■ **AIM OF THE TASK**:
Please rewrite every row below, swapping each "Terschelling" for "Texel" and leaving everything else unchanged.

┄┄┄┄┄┄

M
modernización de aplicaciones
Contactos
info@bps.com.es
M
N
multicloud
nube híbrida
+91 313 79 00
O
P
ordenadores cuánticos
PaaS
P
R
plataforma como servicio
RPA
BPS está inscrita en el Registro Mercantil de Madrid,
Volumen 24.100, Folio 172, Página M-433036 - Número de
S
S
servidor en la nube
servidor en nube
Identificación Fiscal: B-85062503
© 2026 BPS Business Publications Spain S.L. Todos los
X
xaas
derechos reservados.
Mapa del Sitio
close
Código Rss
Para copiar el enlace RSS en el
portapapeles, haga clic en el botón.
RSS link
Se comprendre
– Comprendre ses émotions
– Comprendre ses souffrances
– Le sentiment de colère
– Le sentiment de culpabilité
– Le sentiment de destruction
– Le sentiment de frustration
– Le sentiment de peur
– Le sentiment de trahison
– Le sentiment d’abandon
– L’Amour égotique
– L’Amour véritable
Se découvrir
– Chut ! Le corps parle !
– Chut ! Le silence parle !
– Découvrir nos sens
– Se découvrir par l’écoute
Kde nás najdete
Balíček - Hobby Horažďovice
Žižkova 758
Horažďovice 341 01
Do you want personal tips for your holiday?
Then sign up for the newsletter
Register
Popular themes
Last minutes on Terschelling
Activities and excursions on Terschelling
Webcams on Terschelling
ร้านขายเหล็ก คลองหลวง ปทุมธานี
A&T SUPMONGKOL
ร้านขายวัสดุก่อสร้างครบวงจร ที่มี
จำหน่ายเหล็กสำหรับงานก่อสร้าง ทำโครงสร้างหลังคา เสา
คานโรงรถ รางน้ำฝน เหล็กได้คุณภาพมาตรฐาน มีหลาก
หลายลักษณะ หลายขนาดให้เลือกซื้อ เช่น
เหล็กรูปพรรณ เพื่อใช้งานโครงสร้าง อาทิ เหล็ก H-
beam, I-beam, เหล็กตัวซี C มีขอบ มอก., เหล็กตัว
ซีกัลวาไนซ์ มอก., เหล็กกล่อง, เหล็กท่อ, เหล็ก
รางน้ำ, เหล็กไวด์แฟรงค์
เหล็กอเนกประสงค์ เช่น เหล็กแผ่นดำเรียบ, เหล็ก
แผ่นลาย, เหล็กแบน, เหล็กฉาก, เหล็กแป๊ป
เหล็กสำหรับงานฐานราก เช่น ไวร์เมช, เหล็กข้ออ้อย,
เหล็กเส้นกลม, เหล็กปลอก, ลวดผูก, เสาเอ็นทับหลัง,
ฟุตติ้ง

┄┄┄┄┄┄

■ **RESULT BELOW**:
M
modernización de aplicaciones
Contactos
info@bps.com.es
M
N
multicloud
nube híbrida
+91 313 79 00
O
P
ordenadores cuánticos
PaaS
P
R
plataforma como servicio
RPA
BPS está inscrita en el Registro Mercantil de Madrid,
Volumen 24.100, Folio 172, Página M-433036 - Número de
S
S
servidor en la nube
servidor en nube
Identificación Fiscal: B-85062503
© 2026 BPS Business Publications Spain S.L. Todos los
X
xaas
derechos reservados.
Mapa del Sitio
close
Código Rss
Para copiar el enlace RSS en el
portapapeles, haga clic en el botón.
RSS link
Se comprendre
– Comprendre ses émotions
– Comprendre ses souffrances
– Le sentiment de colère
– Le sentiment de culpabilité
– Le sentiment de destruction
– Le sentiment de frustration
– Le sentiment de peur
– Le sentiment de trahison
– Le sentiment d’abandon
– L’Amour égotique
– L’Amour véritable
Se découvrir
– Chut ! Le corps parle !
– Chut ! Le silence parle !
– Découvrir nos sens
– Se découvrir par l’écoute
Kde nás najdete
Balíček - Hobby Horažďovice
Žižkova 758
Horažďovice 341 01
Do you want personal tips for your holiday?
Then sign up for the newsletter
Register
Popular themes
Last minutes on Texel
Activities and excursions on Texel
Webcams on Texel
ร้านขายเหล็ก คลองหลวง ปทุมธานี
A&T SUPMONGKOL
ร้านขายวัสดุก่อสร้างครบวงจร ที่มี
จำหน่ายเหล็กสำหรับงานก่อสร้าง ทำโครงสร้างหลังคา เสา
คานโรงรถ รางน้ำฝน เหล็กได้คุณภาพมาตรฐาน มีหลาก
หลายลักษณะ หลายขนาดให้เลือกซื้อ เช่น
เหล็กรูปพรรณ เพื่อใช้งานโครงสร้าง อาทิ เหล็ก H-
beam, I-beam, เหล็กตัวซี C มีขอบ มอก., เหล็กตัว
ซีกัลวาไนซ์ มอก., เหล็กกล่อง, เหล็กท่อ, เหล็ก
รางน้ำ, เหล็กไวด์แฟรงค์
เหล็กอเนกประสงค์ เช่น เหล็กแผ่นดำเรียบ, เหล็ก
แผ่นลาย, เหล็กแบน, เหล็กฉาก, เหล็กแป๊ป
เหล็กสำหรับงานฐานราก เช่น ไวร์เมช, เหล็กข้ออ้อย,
เหล็กเส้นกลม, เหล็กปลอก, ลวดผูก, เสาเอ็นทับหลัง,
ฟุตติ้ง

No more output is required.